The Australian Bureau of Statistics (ABS) has released its latest Residential Property Price Index, reporting that when assessing the weighted average across eight Australian capital cities, home values increased 3.9 per cent in the three months to December 2019.
The sharpest reported increase was in Melbourne (5.2 per cent), followed by Sydney (4.7 per cent), Canberra (3.1 per cent), Hobart (2.7 per cent), Brisbane (1.8 per cent), Adelaide (1.4 per cent) and Perth (1.1 per cent).
Darwin was the only major capital to record a decline in residential property prices, down 0.3 per cent over the same period.
The price growth reported by the ABS is in line with recent data from property research group CoreLogic.
CoreLogic’s latest index revealed that prices continued to rise in the early months of 2020, with national home values up 0.9 per cent in January and 1.1 per cent in February.
However, the pick-up prices preceded the coronavirus (COVID-19) outbreak, which has posed a significant threat to the domestic and global economy.
Some analysts, including CoreLogic head of research Tim Lawless and AMP Capital chief economist Shane Oliver, have warned that the outbreak could stunt price growth amid fears of a looming recession.
Mr Lawless observed: “A more significant downturn in consumer sentiment related to the coronavirus outbreak could become a determining factor that impacts the market over coming months.

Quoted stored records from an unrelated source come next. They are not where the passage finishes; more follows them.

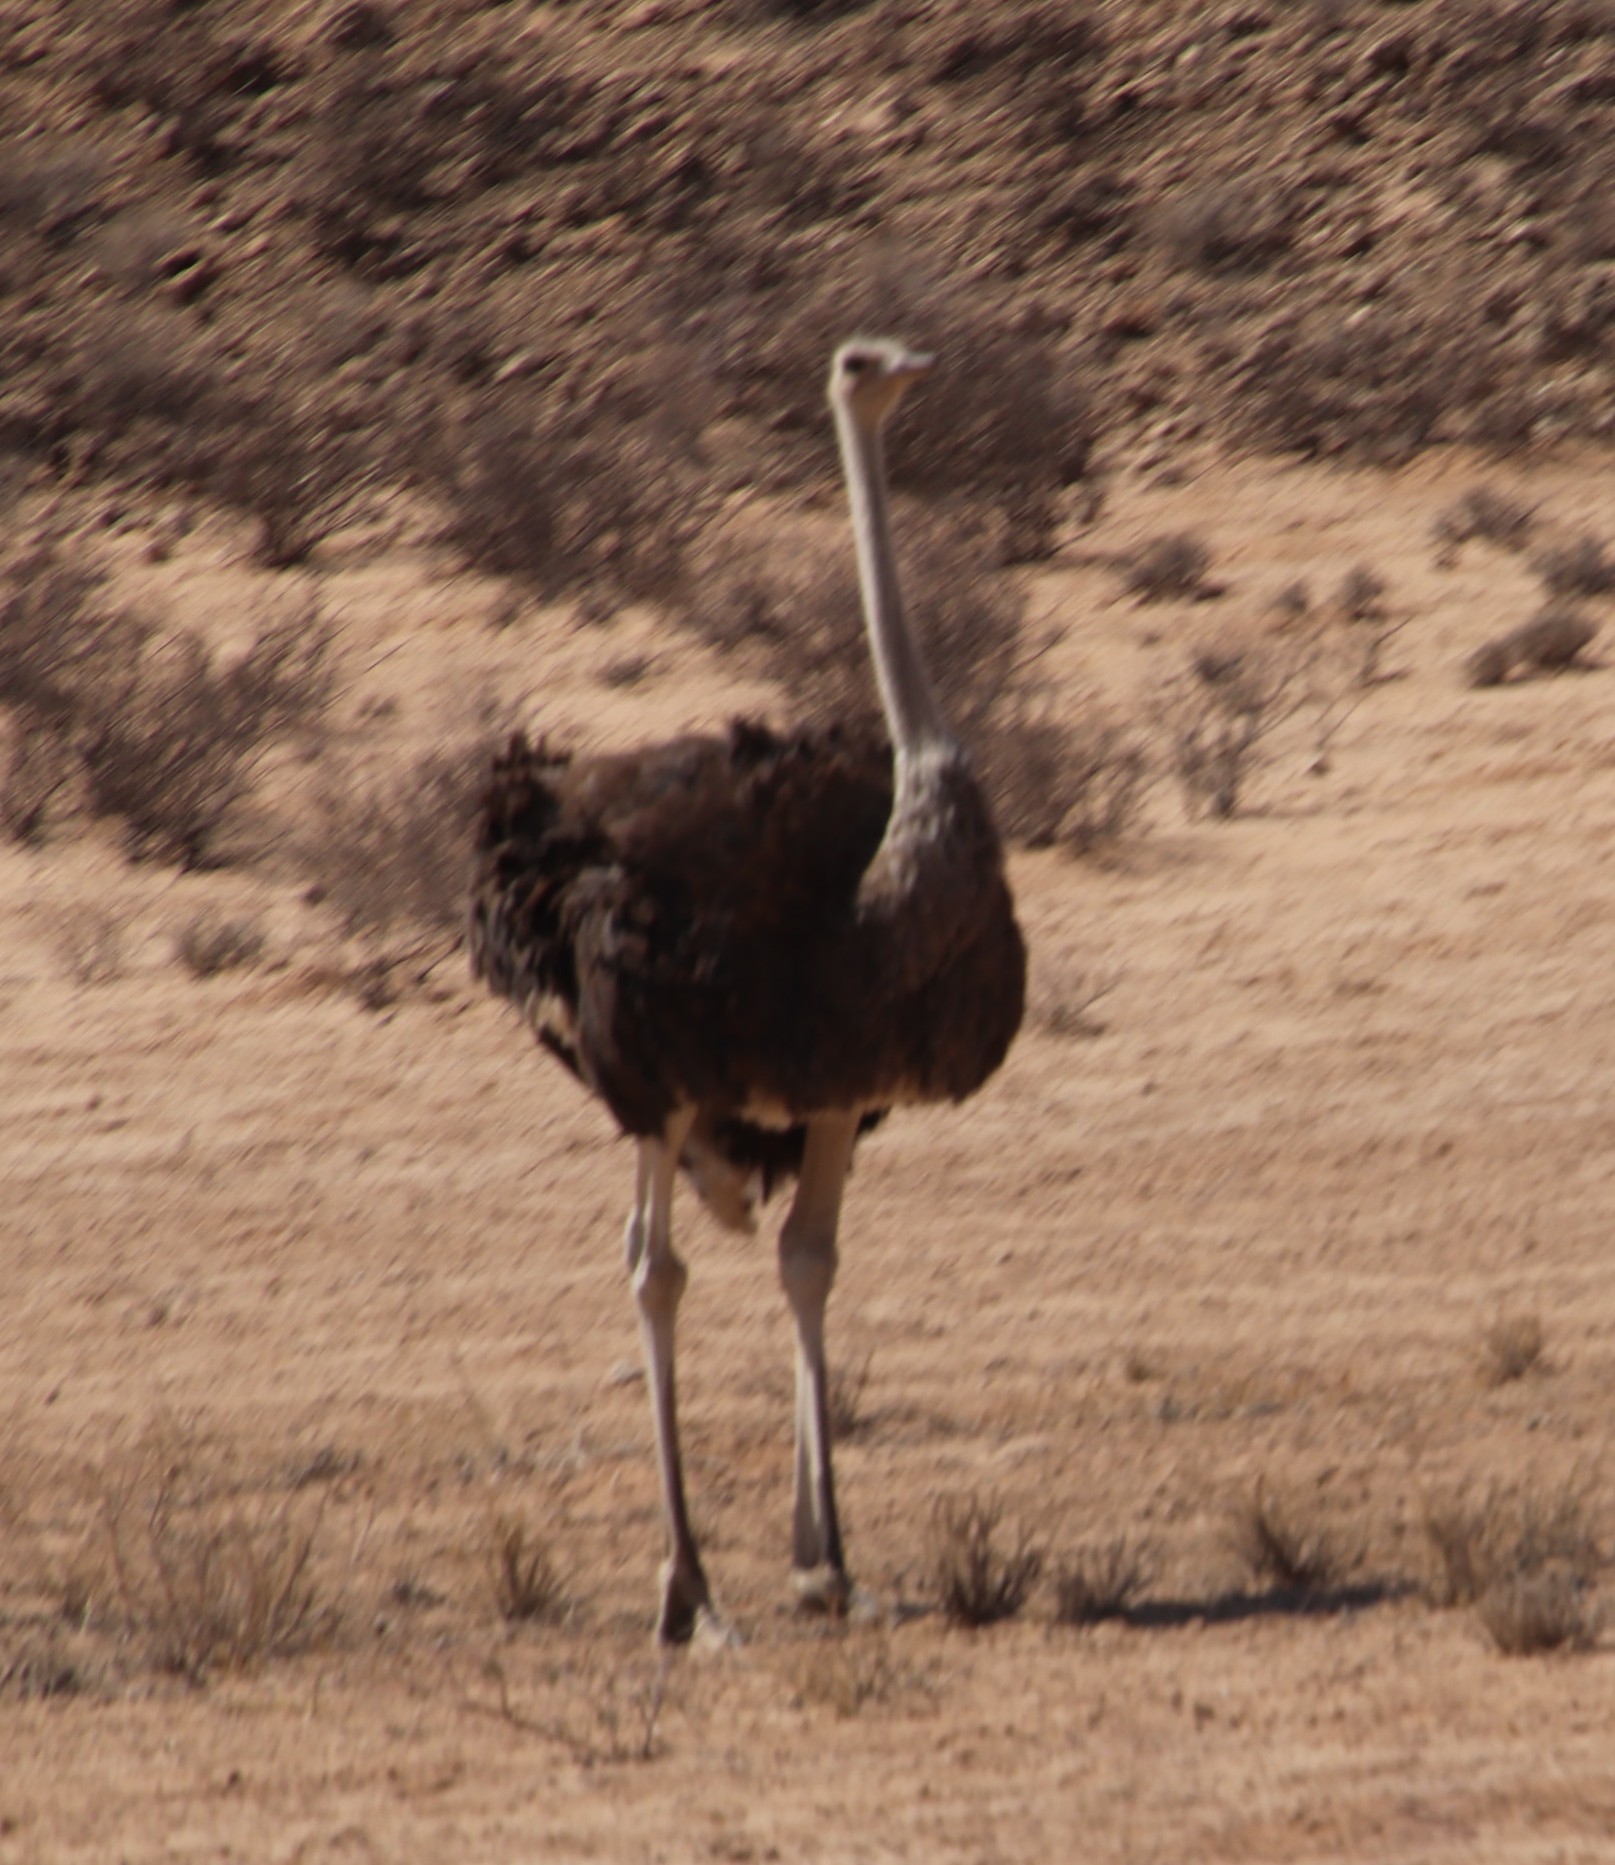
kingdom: Animalia
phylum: Chordata
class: Aves
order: Struthioniformes
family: Struthionidae
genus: Struthio
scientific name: Struthio camelus
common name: Common ostrich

“While housing demand is now relatively insulated from a downturn in foreign buyers, the economic impact on key export sectors such as education, tourism and commodities [is] likely to result in weaker economic conditions and lower consumer sentiment.
“Consumer sentiment readings are already low, and a further deterioration could see housing market activity start to slow.”
Mr Oliver added: “[If] the situation badly worsens globally and the virus takes hold in Australia, then it could become a big short-term negative as the economy slows even further potentially into recession, the loss of sharemarket wealth drags on property demand and if people put off buying property along with other activities for fear of catching the virus.”
However, such downside risks to housing market activity could be offset by lower interest rates, with the Reserve Bank of Australia (RBA) expected to follow up its cut to the cash rate in March with an additional reduction, which would bring the official cash rate to 0.25 per cent.
The RBA is also set to announce “further policy measures to support the Australian economy” later today, with some analysts expecting the central bank to pre-emptively cut the cash rate ahead of its regular meeting in April.